Now I may work in finance and people often say I work for a "bank" (I don't really), but probably the most valuable thing I've learned from working for a "lender" (it's a lot more complicated than that and I swear I don't kick people out of their houses) is that you should ALWAYS read your loan documents. You might be shocked to realize that some people fail to thoroughly (or have their legal counsel thoroughly) read their loan documents, whether it is a $100 million loan on an office building in NYC or a credit card with a $5,000 limit.

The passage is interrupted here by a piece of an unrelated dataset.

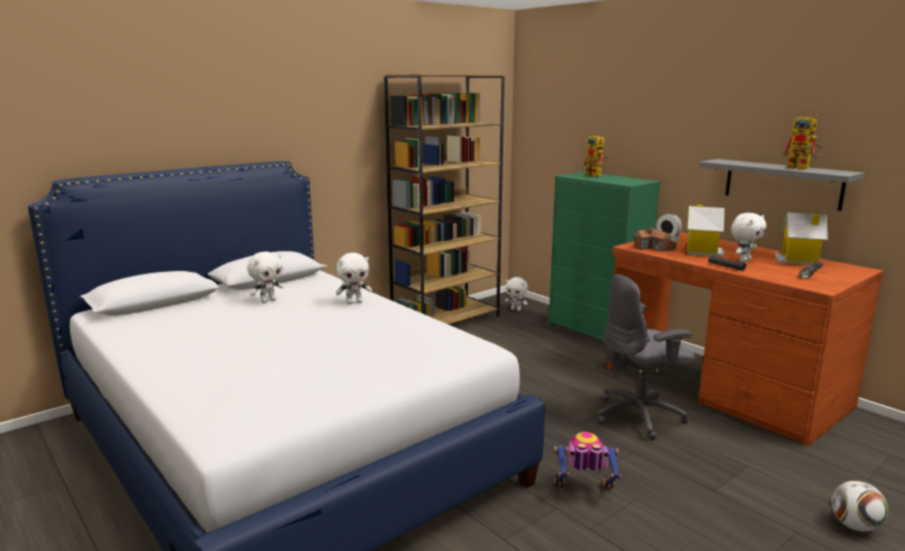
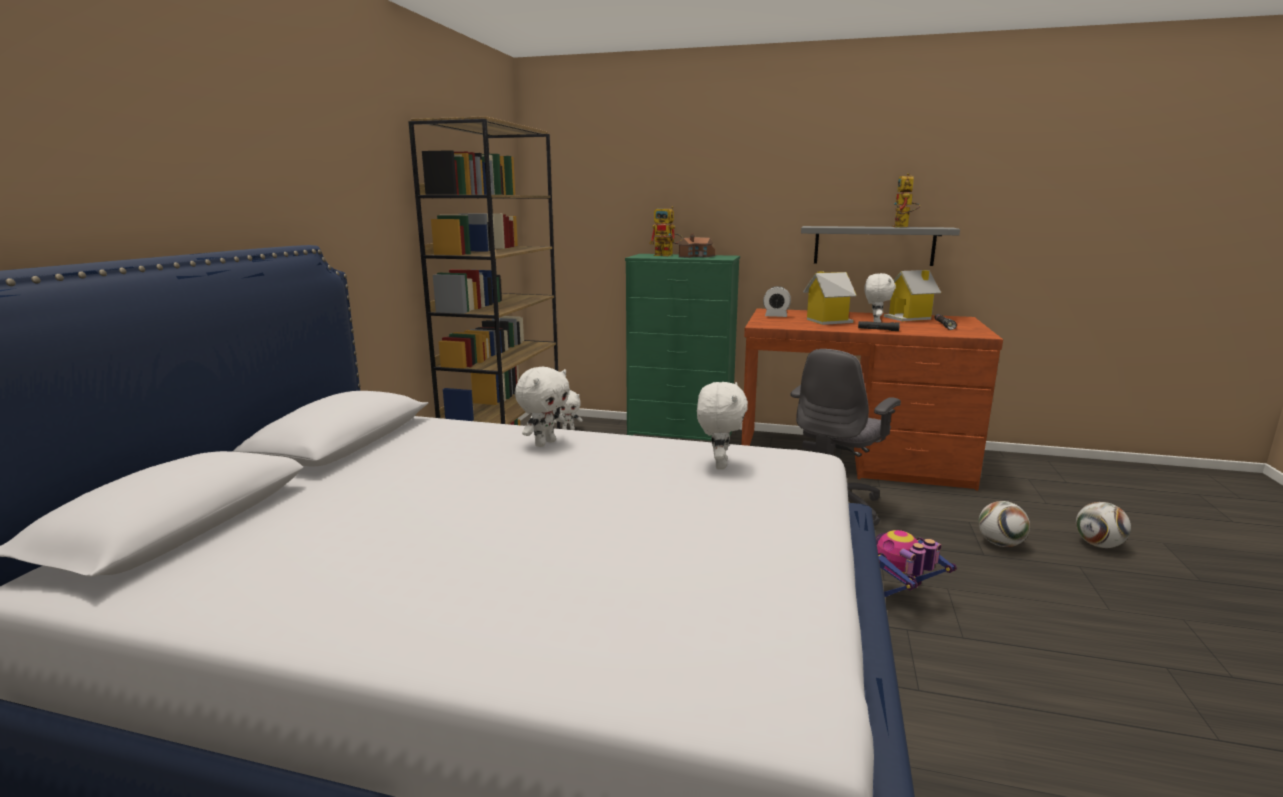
camera: 35 degrees left, 0 degrees up
white plush toy [247,252,284,303] -> white plush toy moved to [697,382,748,470]
toy house [634,226,677,252] -> toy house moved to [678,233,715,258]
toy robot [783,115,824,170] -> toy robot turned 90 degrees clockwise [892,173,920,227]
none -> football [978,501,1030,547]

I do. And today in the mail I received a one pager from JPMorgan Chase informing me of various changes to my credit card agreement. What changes are these, you might ask? Oh, well probably only thanks to some law passed by Congress recently, they summarize it in a nice little table. It still doesn't change how insanely punishing the changes are. Here's my interpretation of the summary of what is changing as of January 1, 2010 (they JUST met the 30 day advance notice deadline btw):
1. We may use whatever interest rate we damn well please.
2. We are increasing a lot of fees by a lot of percent.
3. We are adding an entire new section of "Variable Rates" to your account. See #1.
4. The standard APR (the interest rate I agreed to when I got the card) is out the window.
5. You may be in default on this card because of being in default on any other account with any related company to Chase.
Ohhh, but I have a right to reject! I can reject everything except how they contact me. I just have to write a letter. Ask me for details if you too are a Chase customer.
But generally, when you reject those terms, you have to close out the credit account.